Un gros travail d’information a ainsi été mené par les travailleurs sociaux qui ont distribué des brochures aux itinérants. Mais encore faut-il pouvoir suivre les recommandations. Beaucoup n’ont pas accès à l’eau ou à des toilettes, dit Mme Savage.

Une tente est installée au bord de la rue Notre-Dame, dans l'est de l'île de Montréal.

La Ville a annoncé l'ouverture de cinq centres d'hébergement pour les plus vulnérables.

Photo : Radio-Canada / Ivanoh Demers

À Cactus, nous sommes les seuls à pouvoir leur offrir une douche, dit encore M. Mary, qui rappelle combien l’hygiène corporelle est un enjeu majeur.

Il y a quelques semaines, la Ville de Montréal a annoncé vouloir ouvrir cinq sites d’accueil pour les personnes en situation d’itinérance. Des blocs sanitaires, comprenant toilettes et lavabos, y ont notamment été installés. La mairesse a aussi pris la décision de transformer l'ancien hôpital Royal Victoria en centre d'isolement pour les itinérants.
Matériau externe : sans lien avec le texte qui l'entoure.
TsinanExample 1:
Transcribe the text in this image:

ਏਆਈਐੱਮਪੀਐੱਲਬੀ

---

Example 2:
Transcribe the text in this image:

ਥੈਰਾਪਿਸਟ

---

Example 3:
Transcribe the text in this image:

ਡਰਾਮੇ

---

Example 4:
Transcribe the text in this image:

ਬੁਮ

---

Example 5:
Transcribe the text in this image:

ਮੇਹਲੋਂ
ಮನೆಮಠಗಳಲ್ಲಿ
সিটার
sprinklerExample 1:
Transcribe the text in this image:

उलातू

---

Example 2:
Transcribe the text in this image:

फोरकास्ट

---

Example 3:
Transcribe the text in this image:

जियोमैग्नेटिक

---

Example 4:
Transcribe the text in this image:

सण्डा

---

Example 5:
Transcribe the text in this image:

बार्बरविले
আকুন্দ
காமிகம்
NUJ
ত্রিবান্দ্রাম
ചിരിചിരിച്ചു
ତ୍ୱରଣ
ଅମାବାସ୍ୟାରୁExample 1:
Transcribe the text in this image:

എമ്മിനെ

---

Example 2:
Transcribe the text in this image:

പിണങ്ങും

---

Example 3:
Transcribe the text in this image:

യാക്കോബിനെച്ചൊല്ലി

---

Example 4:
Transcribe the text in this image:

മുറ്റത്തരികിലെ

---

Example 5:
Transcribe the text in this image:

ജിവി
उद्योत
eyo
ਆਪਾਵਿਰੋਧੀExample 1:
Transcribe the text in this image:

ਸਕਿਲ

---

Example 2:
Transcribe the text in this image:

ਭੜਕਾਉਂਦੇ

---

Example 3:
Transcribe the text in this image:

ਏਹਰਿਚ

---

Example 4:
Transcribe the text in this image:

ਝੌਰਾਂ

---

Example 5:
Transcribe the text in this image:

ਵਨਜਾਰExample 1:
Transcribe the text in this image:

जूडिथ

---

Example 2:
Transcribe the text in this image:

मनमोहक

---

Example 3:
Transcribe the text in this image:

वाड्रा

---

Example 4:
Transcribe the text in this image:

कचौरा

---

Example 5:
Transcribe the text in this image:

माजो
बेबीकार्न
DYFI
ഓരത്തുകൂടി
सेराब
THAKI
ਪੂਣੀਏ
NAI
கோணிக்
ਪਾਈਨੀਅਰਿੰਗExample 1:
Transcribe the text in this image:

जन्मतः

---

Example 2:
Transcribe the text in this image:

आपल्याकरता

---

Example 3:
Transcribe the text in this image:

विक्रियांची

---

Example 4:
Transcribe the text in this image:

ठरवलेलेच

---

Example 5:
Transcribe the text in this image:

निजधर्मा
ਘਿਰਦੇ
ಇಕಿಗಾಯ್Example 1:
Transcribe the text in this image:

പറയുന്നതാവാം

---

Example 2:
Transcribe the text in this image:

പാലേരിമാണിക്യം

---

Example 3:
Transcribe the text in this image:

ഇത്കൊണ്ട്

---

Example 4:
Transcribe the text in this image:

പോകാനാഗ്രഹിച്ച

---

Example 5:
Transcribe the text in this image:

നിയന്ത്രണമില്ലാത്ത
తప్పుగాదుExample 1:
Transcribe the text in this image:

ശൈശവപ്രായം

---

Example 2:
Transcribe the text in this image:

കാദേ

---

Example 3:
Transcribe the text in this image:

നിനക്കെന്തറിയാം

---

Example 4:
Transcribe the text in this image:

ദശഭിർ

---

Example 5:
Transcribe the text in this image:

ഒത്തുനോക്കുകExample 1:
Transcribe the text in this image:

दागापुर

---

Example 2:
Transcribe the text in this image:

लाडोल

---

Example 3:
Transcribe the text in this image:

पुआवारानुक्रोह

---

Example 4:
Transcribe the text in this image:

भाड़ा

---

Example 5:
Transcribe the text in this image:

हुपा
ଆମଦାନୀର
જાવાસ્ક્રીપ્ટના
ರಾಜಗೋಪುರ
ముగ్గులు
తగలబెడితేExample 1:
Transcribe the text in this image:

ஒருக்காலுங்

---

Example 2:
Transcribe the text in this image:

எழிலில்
Un sans-abri ramasse ses affaires sur un trottoir de Montréal.

Selon Jean-François Mary, une crise humanitaire frappe de plein fouet les itinérants.
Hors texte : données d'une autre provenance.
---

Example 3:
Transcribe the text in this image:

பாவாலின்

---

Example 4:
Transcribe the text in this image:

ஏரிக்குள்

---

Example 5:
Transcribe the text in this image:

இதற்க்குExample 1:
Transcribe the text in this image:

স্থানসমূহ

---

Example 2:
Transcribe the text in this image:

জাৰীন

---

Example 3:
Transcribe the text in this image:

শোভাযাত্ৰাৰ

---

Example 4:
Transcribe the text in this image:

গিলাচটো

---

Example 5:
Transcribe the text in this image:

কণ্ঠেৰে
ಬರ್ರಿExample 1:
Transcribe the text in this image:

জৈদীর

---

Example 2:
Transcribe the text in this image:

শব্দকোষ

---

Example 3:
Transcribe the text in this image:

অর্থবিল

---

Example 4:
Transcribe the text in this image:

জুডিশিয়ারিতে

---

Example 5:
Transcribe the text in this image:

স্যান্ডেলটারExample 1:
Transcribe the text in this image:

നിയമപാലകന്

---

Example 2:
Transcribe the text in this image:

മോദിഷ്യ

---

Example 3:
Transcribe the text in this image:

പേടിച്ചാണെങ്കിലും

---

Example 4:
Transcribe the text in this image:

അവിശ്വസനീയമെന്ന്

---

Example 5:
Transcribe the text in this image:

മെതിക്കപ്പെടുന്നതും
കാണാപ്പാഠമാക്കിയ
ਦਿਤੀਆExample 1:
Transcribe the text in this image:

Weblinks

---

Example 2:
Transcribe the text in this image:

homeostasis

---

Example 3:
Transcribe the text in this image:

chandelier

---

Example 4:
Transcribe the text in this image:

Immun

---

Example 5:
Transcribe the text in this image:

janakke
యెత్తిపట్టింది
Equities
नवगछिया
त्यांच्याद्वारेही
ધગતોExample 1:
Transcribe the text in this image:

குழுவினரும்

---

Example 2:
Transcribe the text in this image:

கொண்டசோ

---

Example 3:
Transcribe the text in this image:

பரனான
Photo : Radio-Canada / Ivanoh Demers

Annie Savage souligne les efforts de l’administration Plante et apprécie que la Ville tente de trouver des solutions. Compte tenu des circonstances, elle a bien réagi, c’est plus au niveau de la santé que c’est difficile, dit de son côté M. Mary. Toutefois, ils estiment que cela n'est pas suffisant.
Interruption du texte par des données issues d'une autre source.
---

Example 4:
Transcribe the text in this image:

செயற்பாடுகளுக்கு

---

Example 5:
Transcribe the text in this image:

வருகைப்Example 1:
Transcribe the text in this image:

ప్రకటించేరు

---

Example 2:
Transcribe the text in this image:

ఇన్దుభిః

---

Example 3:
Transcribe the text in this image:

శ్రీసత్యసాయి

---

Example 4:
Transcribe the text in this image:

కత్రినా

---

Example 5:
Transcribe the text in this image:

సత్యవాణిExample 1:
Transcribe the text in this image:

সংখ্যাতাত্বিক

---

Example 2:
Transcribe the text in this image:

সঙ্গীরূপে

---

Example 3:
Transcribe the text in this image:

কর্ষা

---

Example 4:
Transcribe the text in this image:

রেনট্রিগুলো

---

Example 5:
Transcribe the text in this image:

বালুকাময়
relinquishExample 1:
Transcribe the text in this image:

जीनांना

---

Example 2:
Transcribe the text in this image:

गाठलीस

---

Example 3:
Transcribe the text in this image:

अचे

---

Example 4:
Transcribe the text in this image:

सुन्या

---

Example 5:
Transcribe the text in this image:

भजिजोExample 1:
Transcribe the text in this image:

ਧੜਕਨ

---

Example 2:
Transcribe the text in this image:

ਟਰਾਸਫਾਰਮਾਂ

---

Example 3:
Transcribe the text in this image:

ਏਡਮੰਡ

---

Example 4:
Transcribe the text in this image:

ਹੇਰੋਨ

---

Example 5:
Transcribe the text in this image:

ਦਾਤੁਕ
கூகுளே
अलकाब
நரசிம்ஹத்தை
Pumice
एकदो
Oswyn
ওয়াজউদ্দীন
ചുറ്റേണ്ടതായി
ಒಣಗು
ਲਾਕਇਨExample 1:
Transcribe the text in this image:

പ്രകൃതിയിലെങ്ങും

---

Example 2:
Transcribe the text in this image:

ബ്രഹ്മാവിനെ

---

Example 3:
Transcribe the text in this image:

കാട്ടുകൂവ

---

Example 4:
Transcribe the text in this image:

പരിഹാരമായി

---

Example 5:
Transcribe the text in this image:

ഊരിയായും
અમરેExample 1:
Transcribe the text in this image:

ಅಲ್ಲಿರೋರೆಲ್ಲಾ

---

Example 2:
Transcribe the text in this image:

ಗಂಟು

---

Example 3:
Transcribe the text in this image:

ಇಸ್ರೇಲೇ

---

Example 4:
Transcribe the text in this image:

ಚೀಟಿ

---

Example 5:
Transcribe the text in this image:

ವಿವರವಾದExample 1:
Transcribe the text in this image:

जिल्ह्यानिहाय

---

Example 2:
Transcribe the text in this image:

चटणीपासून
Le directeur de Cactus rappelle que les résidences étudiantes et les hôtels sont vides, suggérant une réquisition de la part de la Ville. Il souligne que les dortoirs ne sont pas une bonne idée, puisqu’ils ne permettent pas de maintenir les distances entre les personnes.

Montréal a déjà réquisitionné quatre hôtels. Deux doivent servir à isoler les itinérants en attente d'un résultat de test de la COVID-19. Un autre héberge des hommes et le quatrième, des femmes.

Des policiers près d'une entrée de logement devant lequel on voit plein de détritus et de vêtements qui jonchent le sol.

Des policiers ont dernièrement verbalisé des groupes de jeunes itinérants qui ne respectaient pas les règles distanciation physique.

Photo : Ivanoh Demers

Par ailleurs, quelques itinérants ont récemment reçu des constats d’infraction de 1546 $, car ils ne respectaient pas les règles de distanciation physique. André Durocher, porte-parole du Service de police de la Ville de Montréal (SPVM), assure que c’est l’approche éducative qui est privilégiée. Sauf que parfois, dans certaines circonstances, on doit donner des constats, car on n’a pas le choix, dit-il.

M. Durocher explique que le défi du SPVM est de trouver l’équilibre entre l’éducation et la protection des gens.